◆ **Source text**
On June 1 2020, a Facebook user shared the post below, directing fellow users to the domain LouisvilleMetroPolice.com and lauding its creator as a hero:
The post was shared more than 10,000 times in under four days, with most commenters tagging others in the comments. No preview was appended to the post, only the domain name.
In fact, users with multiple tags open might not catch the purpose of the domain at first. It seemed the creation of the domain and the publication of the Facebook post occurred in close chronological proximity, as the post appeared to have been shared on June 1 2020. A domain registration page showed that the domain had been purchased or transferred on June 2 2020, likely a function of time zones:
In any event, clicking through the LouisvilleMetroPolice.com link in the post did not lead to an official department page or any original page. It in fact led to the Wikipedia page “Shooting of Breonna Taylor,” which began by describing the circumstances under which first responder Taylor was shot and killed in her home by police while she slept:
On March 13, 2020, Breonna Taylor, a 26-year-old African American woman, was fatally shot by Louisville Metro Police Department (LMPD) officers. Sergeant Jonathan Mattingly, Detective Brett Hankison, and Detective Myles Cosgrove entered her apartment in plainclothes in Louisville, Kentucky, while serving a “no-knock warrant”. Gunfire was exchanged between Taylor’s boyfriend, Kenneth Walker, and LMPD officers who entered the apartment. Taylor was shot eight times and Mattingly was injured by gunfire. No drugs were found in the apartment. Another police officer and an LMPD lieutenant were on the scene when the warrant was executed.

Saved data entries
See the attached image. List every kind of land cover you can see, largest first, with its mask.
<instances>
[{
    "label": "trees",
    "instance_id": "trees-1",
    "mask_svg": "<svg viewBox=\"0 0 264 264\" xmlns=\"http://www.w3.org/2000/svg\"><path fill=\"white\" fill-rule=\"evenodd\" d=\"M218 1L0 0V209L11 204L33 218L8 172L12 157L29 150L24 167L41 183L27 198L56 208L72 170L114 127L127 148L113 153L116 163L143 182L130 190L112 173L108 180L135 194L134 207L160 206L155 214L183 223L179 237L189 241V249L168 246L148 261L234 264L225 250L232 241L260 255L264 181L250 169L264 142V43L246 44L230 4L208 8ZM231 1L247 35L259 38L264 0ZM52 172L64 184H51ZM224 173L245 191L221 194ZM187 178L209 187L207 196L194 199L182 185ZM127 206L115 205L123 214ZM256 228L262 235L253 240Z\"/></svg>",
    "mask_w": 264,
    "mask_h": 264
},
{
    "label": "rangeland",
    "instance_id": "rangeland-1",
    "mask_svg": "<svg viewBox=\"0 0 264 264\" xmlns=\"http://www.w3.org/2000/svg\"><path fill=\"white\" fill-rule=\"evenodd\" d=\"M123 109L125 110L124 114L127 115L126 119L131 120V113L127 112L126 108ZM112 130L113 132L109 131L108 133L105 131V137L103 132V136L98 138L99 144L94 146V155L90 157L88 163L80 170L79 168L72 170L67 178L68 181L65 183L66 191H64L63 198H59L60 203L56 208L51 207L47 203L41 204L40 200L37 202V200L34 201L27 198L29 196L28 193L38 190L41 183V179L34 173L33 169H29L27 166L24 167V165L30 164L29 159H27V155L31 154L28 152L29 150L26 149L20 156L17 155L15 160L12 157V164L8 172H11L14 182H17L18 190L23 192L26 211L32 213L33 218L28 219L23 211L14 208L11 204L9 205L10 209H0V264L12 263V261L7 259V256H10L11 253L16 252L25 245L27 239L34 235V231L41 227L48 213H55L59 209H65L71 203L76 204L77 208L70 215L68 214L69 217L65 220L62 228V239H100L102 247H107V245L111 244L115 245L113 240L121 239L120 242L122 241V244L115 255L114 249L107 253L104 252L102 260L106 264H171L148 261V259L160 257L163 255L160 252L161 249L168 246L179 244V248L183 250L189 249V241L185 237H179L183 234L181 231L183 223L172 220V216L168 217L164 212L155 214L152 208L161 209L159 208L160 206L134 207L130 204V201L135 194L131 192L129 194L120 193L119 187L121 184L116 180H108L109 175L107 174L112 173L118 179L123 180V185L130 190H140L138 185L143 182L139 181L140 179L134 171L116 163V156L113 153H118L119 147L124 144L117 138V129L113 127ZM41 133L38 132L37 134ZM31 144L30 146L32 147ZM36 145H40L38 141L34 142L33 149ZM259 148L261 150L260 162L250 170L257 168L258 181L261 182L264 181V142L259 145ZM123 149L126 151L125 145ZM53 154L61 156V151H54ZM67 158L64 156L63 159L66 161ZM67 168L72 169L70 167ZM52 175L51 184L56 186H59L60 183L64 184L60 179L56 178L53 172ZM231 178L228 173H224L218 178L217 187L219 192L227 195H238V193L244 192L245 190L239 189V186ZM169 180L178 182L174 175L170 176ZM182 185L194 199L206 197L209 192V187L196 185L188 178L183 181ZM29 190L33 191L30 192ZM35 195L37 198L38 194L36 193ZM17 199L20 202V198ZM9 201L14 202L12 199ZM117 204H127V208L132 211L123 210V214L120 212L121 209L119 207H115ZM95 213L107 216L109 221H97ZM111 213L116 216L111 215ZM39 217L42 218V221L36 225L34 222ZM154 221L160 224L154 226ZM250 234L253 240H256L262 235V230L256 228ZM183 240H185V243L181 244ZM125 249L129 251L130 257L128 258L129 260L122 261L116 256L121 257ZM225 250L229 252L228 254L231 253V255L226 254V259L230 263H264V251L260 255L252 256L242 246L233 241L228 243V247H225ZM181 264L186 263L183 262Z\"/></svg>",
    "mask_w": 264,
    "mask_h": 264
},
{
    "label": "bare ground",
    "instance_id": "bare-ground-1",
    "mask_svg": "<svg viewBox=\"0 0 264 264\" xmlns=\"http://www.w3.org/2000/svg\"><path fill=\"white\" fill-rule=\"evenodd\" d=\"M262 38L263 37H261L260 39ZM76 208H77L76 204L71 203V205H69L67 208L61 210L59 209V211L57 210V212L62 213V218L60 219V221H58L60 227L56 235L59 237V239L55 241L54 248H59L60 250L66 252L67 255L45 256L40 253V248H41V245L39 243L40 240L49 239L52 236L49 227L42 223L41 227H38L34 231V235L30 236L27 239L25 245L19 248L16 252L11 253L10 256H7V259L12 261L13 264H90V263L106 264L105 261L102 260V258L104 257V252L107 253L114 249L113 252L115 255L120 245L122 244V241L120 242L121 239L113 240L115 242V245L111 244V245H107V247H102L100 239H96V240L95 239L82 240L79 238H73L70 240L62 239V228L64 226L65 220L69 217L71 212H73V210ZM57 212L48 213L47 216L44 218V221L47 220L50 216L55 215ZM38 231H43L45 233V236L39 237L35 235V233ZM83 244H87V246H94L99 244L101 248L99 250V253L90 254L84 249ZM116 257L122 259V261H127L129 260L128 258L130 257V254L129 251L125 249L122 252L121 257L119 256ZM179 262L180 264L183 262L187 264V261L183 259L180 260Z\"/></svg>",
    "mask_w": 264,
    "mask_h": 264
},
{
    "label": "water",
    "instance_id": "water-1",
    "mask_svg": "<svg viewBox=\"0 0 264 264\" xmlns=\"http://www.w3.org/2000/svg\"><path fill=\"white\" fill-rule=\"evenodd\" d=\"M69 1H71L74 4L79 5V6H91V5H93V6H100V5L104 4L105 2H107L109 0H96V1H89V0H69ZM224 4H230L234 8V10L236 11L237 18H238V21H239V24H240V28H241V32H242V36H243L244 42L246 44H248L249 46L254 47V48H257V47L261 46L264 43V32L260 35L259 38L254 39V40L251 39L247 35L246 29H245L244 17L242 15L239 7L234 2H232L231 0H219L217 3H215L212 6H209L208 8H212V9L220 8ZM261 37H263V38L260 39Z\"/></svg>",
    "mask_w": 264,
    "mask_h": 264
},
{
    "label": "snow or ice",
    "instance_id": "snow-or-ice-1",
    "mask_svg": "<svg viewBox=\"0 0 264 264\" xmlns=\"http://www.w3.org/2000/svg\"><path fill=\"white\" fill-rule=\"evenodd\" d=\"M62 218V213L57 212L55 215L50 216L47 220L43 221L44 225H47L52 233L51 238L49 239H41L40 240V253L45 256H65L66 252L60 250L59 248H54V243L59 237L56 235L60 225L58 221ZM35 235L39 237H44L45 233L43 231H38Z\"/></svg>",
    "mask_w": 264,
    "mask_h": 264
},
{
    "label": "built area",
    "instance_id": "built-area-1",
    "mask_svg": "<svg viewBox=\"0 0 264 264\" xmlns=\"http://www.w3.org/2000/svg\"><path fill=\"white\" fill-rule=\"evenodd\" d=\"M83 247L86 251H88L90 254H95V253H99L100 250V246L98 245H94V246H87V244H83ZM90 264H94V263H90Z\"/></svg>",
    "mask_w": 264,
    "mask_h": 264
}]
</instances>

◆ **Assigned task A**
Decide whether each statement below agrees with the source text: (i) The Facebook post was shared more than 10,000 times in under four days. (ii) The LouisvilleMetroPolice.com link led to an official department page. (iii) Drugs were found in Taylor's apartment. Answer yes or no for each, quoting the deciding words of the source text.
◆ **Assigned task B**
Print the passage of the source text running from "On June 1 2020, a" down to "the domain name.", copying it exactly.

◆ **Exercise result A**
(i) Yes: "The post was shared more than 10,000 times in under four days"
(ii) No: "did not lead to an official department page or any original page"
(iii) No: "No drugs were found in the apartment."

◆ **Exercise result B**
On June 1 2020, a Facebook user shared the post below, directing fellow users to the domain LouisvilleMetroPolice.com and lauding its creator as a hero:
The post was shared more than 10,000 times in under four days, with most commenters tagging others in the comments. No preview was appended to the post, only the domain name.